Aktienmarkt bricht nach schlechten Vorgaben ein Schwarzer Freitag an der Börse

Der deutsche Aktienmarkt ist zum Handelsauftakt am Freitag eingebrochen. Der Leitindex DAX verlor in den ersten Handelsminuten mehr als 10 Prozent auf 4.365 Punkte und vollzog damit die schwachen Vorgaben aus New York und Tokio nach.
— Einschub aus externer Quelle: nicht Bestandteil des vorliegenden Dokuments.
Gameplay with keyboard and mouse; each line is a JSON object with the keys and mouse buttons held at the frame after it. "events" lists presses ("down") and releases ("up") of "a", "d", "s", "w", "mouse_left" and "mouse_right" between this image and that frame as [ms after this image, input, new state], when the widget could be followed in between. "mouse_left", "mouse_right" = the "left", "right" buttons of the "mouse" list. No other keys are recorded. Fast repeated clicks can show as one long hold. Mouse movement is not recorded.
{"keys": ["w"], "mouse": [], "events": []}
Der DAX verlor am Morgen zehn Prozent. Foto: ddp

Schwarzer Freitag an der Börse

Der DAX vollzog damit die schwachen Vorgaben der internationalen Finanzmärkte nach. In New York hatte der Dow-Jones-Index am Donnerstag 7,3 Prozent leichter bei 8.579 Punkten geschlossen. Der technologiebasierte Nasdaq Composite sank um mehr als 5 Prozent auf 1645 Zähler. Nach panikartigen Verkäufen quer durch alle Sektoren hatten die bedeutendsten Indizes an der Wall Street am Donnerstag den siebten Handelstag in Folge mit negativem Vorzeichen beeendet und dabei auf dem jeweils tiefsten Stand seit rund fünf Jahren geschlossen. In Japan war der Nikkei-Index am Freitag um 9,6 Prozent auf den tiefsten Stand seit Mai 2003 gefallen.

"Der Interbankenhandel und damit auch die Refinanzierung anderer Unternehmen scheint trotz der vielen Maßnahmen der Notenbanken weltweit nicht in Gang zu kommmen. Darüber hinaus ist eine Rezession in den USA und Europa trotz der jüngsten konzertierten Zinssenkungen wohl ausgemachte Sache", begründete ein Händler den weltweiten Ausverkauf. Einzelnachrichten interessierten vor dem gegenwärtigen Hintergrund niemanden.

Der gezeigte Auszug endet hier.